This morning we received a phishing mail containing a QR code. The mail caught our attention because it bypassed our spam filter and came straight into our inbox. Also, our company name “Zolder” was mentioned multiple times in the phishing mail, which indicates a more targeted campaign, although probably still highly automated.
Last year Zolder was active as an exhibitor at multiple security expo’s. As an attendant our contactinfo was stored in organizer’s platforms for instance offering networking possibilities amongst attendees. This also led to a lot of annoying spam. Mostly it involves unsolicited sales spam, but this e-mail today goes a bit further.
A screenshot of the phishing mail we received:
After scanning the QR-code and visiting the website link it redirects to, we noticed something interesting. We were redirected via the https://email.internationalsecurityexpo.com domain. This is a legit mailserver of some security expo we never attended, which in itself again caught our attention.

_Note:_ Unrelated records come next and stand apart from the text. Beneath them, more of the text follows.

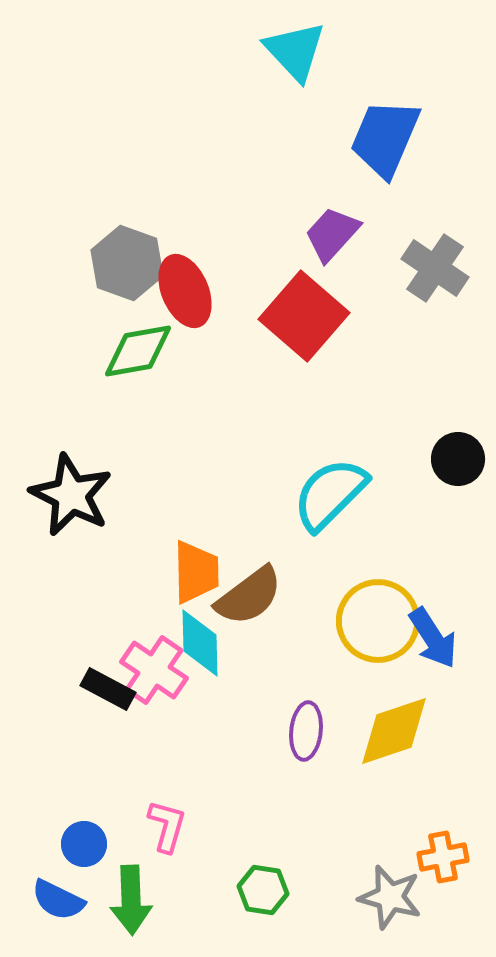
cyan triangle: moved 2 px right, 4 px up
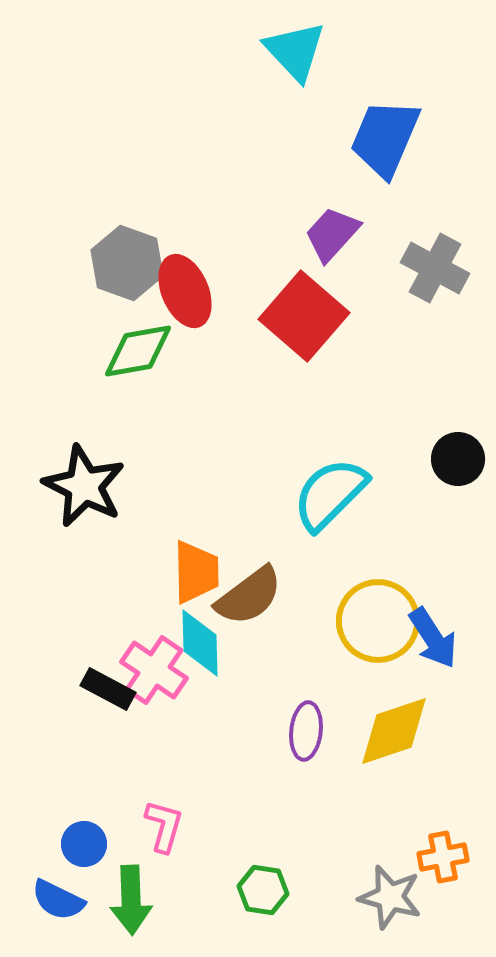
gray cross: rotated 6 degrees counterclockwise
black star: moved 13 px right, 9 px up
pink L-shape: moved 3 px left
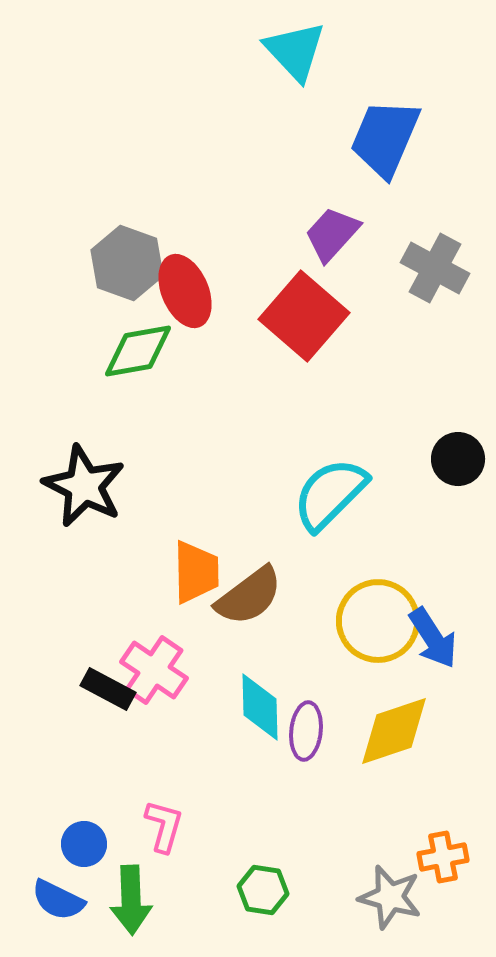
cyan diamond: moved 60 px right, 64 px down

We found out that the mailserver of International Security Expo is vulnerable to a open-redirect. Meaning someone is able to craft a special URL which starts with the legit domain – and looks trustworthy that way – but then automatically redirects the visitor to another URL, by choice of the perpetrator. And in this case, this vulnerability is abused by the attackers, in order to redirect the victims to the URL gencellportal [dot] com.

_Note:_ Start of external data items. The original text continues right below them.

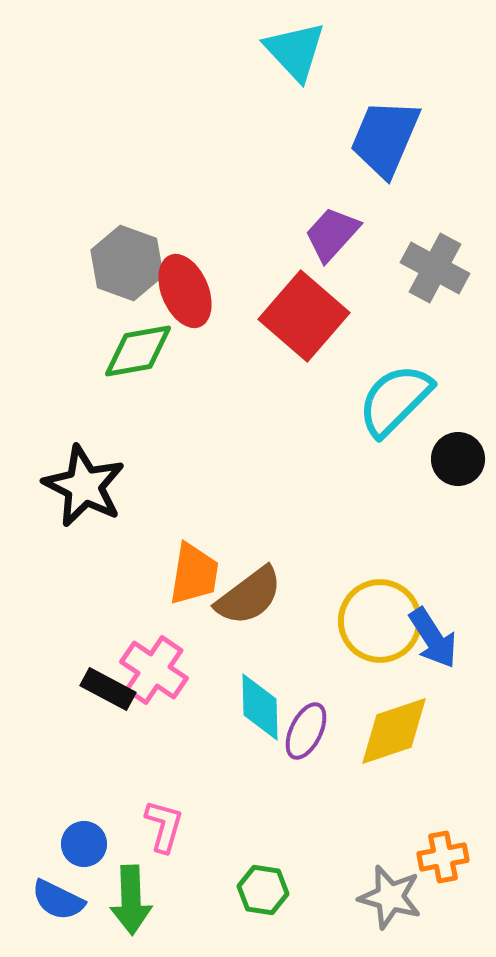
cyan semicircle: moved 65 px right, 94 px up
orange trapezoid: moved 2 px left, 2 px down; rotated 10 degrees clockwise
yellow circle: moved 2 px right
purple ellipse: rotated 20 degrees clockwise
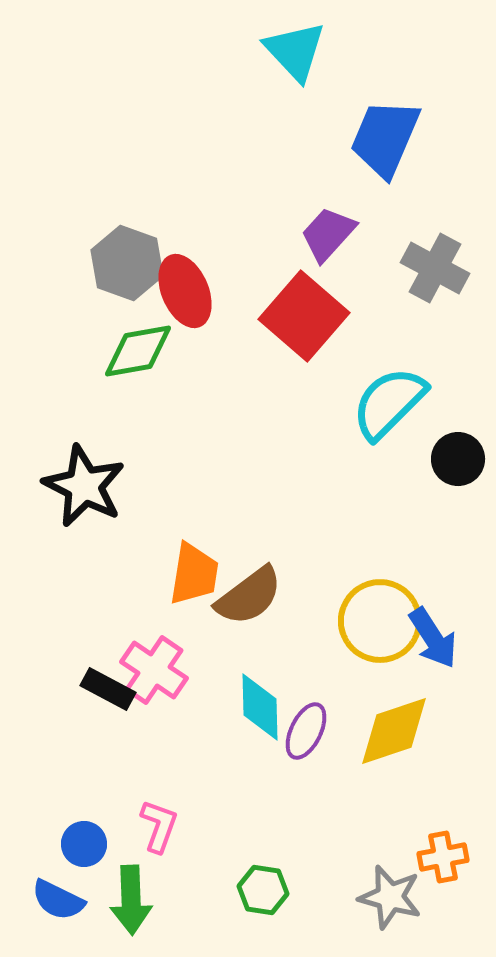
purple trapezoid: moved 4 px left
cyan semicircle: moved 6 px left, 3 px down
pink L-shape: moved 5 px left; rotated 4 degrees clockwise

This URL, again performs a redirect. This time it redirects to 7x01su43kpv8bci [dot] jfh31pv0ed [dot] ru domain. This page presents a Microsoft login page, including our company branding. The same company branding we have on our real Microsoft tenant.
Microsoft classifies the malicious domains to the Storm-1575 group, providing a Phishing-as-a-Service Platform. Their platform offers adversary-in-the-middle (AiTM) capabilities. This means that the attackers are proxying all the requests between the victim and Microsoft. A successful attack results in complete take over of the victims account, even if Multi-factor Authentication (MFA) is enabled.